━━━ Alıntı Metin

Anayasa tartışmaları

"Yeni anayasanın en can alıcı noktasını “vatandaşlık” tanımı ve “resmi dil” konusu oluşturacaktır. Ortadoğu’nun kaynatıldığı, İsrail-İngiliz-ABD işbirliği ile kaynatılan Ortadoğu kazanında çok önemli ve stratejik mevkide bulunan Türkiye’nin yeni bir anayasa yapımı ile ayağa kalkmasının altındaki derin yarığı görmek durumundayız."

Anayasa tartışmasının hızlandığı, daha doğrusu hızlandırıldığı günümüzde, ülkemizin bir emri vaki ile karşı karşıya kalmaması amacıyla kafama takılan bazı konuların ivedi olarak tartışmaya açılmasının yararlı olacağı kanaatindeyim. Hukukçu olmadığım için bu yazıda salt sade bir vatandaş olarak bana çok ters gelen bazı konular üzerinde duracağım. 16 Kasım Pazar günü partimizin tertiplemiş olduğu görüşmeden de fevkalade yararlanmış olarak, iktisat alanında belirtilmesi gereken  bazı noktaları vurgulamak istiyorum.

Kanaatimce her işte esastan önce usul gelir. Anayasa konusunda da usul fevkalde önemlidir. Usul konusunda söylenecek en yaşamsal konun veri bir anayasaya göre yemin ederek parlamentıya girmiş olan bir milletvekili, hangi mevki ve makamda olursa olsun anayasa yapma önerisi dışında, anayasa yapımı ile bir faaliyette bulunamamlı, buna tevessül edememelidir. Cumhurbaşkanı makamında bulunan bir siyasinin dahi böyle bir yetkisi söz konusu olmamalıdır. Çünkü işbaşındaki siyasi kadro veri anayasaya göre yemin etmiş olduğundan zımnen halkın oyu da ancak bu varsayımla geçerlidir. Yeni bir anayasa yapımı usulleri çok açıktır; kurucu meclis ancak yeni anayasa yapımı ile donatılmıştır. Kurulmuş meclis yeni bir anayasa yapamaz, ancak mevcut anayasanın bazı hükümlerinde, anayasanın ruhuna uygun olarak, gerekli düzenlemeleri yapabilir. Şöyle bir durum olabilir mi: Bir futbol maçında, maç esnasında takımlar maça ara verip, saha kenarında kafalarına göre yeni kurallar koyabilir mi? İşte iktidardaki bir siyasi kadronun yeni bir anayasa yapması futbol takımının oyunun ortasında kafalarına göre yeni oyun kuralları koymalarına analojiktir.

━━━━━━
━━━ Veriler

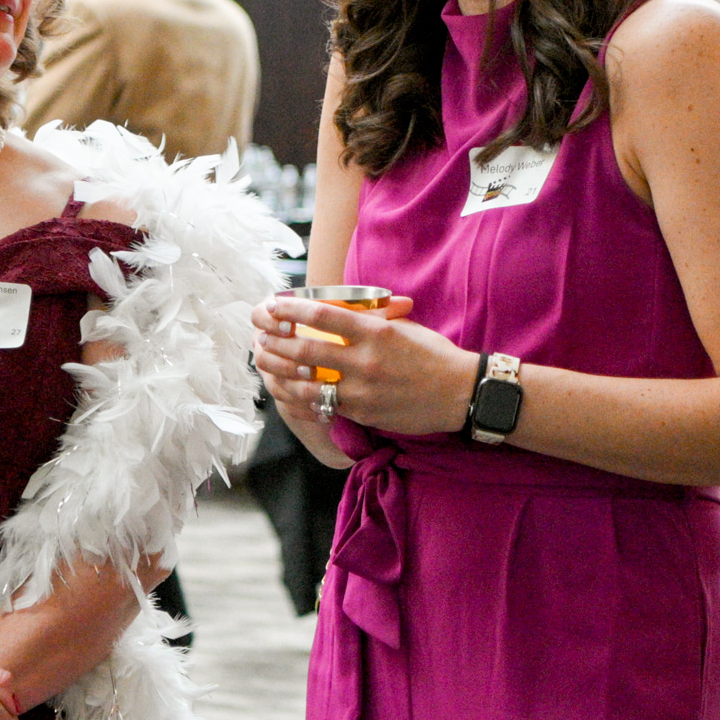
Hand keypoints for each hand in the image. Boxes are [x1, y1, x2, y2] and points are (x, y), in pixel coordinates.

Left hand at [251, 294, 464, 437]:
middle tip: (260, 334)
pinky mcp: (362, 414)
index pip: (321, 316)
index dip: (290, 310)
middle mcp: (365, 361)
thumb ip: (370, 319)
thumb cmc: (433, 355)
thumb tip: (338, 309)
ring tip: (264, 361)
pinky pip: (321, 406)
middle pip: (305, 349)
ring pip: (305, 382)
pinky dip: (298, 397)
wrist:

━━━━━━

**Çalışma Soruları**:
(a) Anayasa tartışmaları metnine göre yeni bir anayasa yapma yetkisi hangi meclise aittir?
(b) Anayasa tartışmaları metnini kaldığı yerden sürdürünüz.
Görevleri yapmak için verilere ihtiyaç yoktur.

**Cevap Anahtarı**:
(a) Yeni anayasa yapma yetkisi kurucu meclise aittir.

(b)
Yeni anayasa yapımı konusunda ikinci önemli zafiyet, var olan adeta yasa tanımaz bir üslupla devlet yönetimini sürdürmeye çalışmış olan bir siyasi kadronun anayasayı nasıl bir zihniyetle yapabileceği yirmi küsur yıldır uyguladığı yöntemle sabittir. Bu yöntem çağdaş devlet yönetimi ve hukuk rejimine aykırı olarak, aynı kadronun anayasa yapımında mimar olması ülke yararı açısından en son düşünülecek bir noktadır.

Mevcut siyasi kadro hakimiyetinde anayasanın değiştirilemez hükümleri dahi derin yara almış olduğundan, sosyal devlet, laiklik ve hukuk devleti ilkeleri konularının selameti olası bir yeni anayasa girişiminde belki lafzen korunabilir, fakat ruhen ortadan kaldırılabilir. Söz konusu maddeler kadın hakları, din özgürlüğü, sosyal güvence gibi çok temel vatandaşlık haklarının temel güvencesidir.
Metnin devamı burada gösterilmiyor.